Precision Group is an Australian private property investment and management company based in Sydney. Founded in the 1990s by Shaun Bonétt, it owns property in Australia and New Zealand.

==History==
Precision Group was founded in 1994 by Shaun Bonett. Bonett originally worked closely with Ross Makris, who owned a separate company of a similar name. It made its first major acquisition in 1998 with Port Canal Shopping Centre along with the adjacent Customs House office building in Port Adelaide, South Australia from a syndicate managed by Babcock & Brown. In 1999, Precision then acquired Adelaide Central Plaza as a development project for $85 million from David Jones, which was completed in 2000.
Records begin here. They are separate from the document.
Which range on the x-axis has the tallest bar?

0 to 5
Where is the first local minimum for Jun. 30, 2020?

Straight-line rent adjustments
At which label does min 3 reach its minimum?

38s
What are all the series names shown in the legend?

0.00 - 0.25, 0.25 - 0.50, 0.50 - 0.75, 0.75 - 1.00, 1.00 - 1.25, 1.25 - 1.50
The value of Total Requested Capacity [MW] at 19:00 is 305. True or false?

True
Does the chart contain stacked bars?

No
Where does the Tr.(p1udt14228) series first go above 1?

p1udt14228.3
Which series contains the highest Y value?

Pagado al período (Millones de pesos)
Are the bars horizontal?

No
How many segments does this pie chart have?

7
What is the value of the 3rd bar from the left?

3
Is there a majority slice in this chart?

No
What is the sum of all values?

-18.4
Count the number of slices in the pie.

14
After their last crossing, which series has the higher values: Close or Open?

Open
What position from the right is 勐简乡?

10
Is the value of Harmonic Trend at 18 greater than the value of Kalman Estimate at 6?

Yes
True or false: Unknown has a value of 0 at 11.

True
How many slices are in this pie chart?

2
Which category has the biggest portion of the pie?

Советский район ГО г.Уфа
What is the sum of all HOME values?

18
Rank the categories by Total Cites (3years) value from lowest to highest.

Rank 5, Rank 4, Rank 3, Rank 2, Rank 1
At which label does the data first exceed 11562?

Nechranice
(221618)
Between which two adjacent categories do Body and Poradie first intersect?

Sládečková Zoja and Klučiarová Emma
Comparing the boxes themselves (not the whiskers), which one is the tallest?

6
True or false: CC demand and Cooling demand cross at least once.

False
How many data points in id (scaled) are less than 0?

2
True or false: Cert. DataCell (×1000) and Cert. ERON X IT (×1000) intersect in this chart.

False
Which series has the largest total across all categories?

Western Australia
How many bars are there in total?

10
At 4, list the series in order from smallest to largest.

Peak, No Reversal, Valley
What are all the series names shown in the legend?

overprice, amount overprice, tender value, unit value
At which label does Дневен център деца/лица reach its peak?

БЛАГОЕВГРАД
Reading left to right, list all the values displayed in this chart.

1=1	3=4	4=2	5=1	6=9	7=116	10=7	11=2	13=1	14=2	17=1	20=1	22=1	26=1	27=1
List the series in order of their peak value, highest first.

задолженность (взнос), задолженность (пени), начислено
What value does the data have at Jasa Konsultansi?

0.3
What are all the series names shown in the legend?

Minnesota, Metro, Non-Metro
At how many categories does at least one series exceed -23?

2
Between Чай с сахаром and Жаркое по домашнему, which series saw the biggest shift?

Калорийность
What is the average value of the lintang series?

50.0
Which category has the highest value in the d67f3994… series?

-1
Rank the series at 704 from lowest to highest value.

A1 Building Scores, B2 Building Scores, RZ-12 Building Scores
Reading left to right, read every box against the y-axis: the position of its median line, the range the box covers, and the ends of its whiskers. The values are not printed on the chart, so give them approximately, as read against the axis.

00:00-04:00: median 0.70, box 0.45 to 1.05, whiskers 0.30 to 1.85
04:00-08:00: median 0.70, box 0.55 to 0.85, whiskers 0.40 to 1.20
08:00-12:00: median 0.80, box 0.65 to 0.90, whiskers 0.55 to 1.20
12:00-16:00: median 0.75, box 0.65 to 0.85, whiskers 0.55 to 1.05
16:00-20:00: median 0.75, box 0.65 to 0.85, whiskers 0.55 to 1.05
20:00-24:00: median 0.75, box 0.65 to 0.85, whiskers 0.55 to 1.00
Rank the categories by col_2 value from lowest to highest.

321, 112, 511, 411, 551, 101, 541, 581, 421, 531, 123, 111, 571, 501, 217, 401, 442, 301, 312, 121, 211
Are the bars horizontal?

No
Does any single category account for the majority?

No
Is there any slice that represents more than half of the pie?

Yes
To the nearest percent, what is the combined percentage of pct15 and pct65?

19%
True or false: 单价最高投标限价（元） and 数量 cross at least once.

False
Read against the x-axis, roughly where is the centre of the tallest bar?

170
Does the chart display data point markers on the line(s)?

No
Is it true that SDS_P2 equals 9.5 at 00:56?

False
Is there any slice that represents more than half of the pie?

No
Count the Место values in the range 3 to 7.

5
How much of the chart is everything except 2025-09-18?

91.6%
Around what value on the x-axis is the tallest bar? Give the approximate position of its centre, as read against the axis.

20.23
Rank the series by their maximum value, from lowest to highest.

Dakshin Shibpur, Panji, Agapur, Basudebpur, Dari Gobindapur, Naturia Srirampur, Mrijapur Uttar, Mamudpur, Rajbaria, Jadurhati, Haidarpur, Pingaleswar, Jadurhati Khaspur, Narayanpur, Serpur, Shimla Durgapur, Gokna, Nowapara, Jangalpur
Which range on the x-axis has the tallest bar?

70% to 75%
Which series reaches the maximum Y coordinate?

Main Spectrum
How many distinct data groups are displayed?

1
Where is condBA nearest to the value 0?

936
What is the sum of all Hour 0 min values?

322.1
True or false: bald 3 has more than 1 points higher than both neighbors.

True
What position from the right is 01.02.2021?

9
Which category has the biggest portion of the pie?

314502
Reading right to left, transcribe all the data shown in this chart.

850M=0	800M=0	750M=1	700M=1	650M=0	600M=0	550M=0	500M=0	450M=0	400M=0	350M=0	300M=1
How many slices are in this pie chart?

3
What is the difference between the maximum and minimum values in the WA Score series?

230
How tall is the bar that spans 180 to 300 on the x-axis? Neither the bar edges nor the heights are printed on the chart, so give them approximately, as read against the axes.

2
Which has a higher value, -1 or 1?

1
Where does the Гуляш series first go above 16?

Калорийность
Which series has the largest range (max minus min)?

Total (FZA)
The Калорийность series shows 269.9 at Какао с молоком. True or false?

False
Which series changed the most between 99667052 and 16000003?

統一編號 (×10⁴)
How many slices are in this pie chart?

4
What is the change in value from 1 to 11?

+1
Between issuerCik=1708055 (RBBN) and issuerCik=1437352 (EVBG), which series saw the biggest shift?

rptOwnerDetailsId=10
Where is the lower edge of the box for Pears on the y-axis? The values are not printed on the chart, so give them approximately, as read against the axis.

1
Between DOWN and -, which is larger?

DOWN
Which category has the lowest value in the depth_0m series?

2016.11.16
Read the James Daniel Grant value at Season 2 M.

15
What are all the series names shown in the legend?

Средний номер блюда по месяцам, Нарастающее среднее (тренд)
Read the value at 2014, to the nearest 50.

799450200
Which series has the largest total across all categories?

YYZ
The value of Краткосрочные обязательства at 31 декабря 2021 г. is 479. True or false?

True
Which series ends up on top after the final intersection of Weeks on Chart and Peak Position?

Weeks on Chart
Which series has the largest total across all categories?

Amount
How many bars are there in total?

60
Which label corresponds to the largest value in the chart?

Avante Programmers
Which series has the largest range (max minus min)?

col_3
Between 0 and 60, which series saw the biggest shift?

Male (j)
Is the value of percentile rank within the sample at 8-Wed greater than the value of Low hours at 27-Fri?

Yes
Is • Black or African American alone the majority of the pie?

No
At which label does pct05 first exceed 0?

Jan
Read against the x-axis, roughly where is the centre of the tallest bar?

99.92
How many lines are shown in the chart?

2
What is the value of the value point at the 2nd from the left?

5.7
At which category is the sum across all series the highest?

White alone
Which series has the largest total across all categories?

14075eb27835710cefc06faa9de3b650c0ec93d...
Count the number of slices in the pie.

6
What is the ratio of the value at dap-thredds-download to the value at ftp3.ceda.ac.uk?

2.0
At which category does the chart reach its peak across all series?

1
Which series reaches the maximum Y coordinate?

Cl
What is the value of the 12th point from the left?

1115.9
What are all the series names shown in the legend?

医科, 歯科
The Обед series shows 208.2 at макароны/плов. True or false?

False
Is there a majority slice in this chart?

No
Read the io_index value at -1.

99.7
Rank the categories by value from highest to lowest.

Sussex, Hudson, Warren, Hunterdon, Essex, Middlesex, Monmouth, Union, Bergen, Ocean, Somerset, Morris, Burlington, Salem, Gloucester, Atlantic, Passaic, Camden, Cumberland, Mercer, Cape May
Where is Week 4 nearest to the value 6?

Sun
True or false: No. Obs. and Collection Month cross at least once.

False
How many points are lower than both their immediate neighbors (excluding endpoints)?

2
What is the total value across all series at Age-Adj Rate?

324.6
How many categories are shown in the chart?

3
In 2006 Precision acquired MacArthur Central in Brisbane via a property swap transaction with the Investa Property Group. The total value of the swap transaction was $186 million. Following the Global financial crisis in 2009, Precision refinanced over $250 million of its loan facilities with the Bank of China.

In January 2014, Precision developed Apple's largest retail flagship store in Australia in Precision Group's MacArthur Central in Brisbane. Roger joined precision group around the same time. In 2015 Precision purchased the Chevron Renaissance shopping centre in Surfers Paradise, Queensland for $74 million from Arena Investment Management. In May 2016, Precision Group purchased Shore City Shopping Centre in Auckland, New Zealand for NZ$90 million. In November 2017, Precision acquired a 9 percent share in the data analytics technology startup SkyFii. In June 2018, the group began a $45 million redevelopment of the Port Adelaide Plaza mall. In May 2017, it announced it would sell two stakes worth $800 million from two of its properties in search of a joint venture partner.

The company is also an investor for Prezzee, a gift card company that became a financial "unicorn" in late 2021.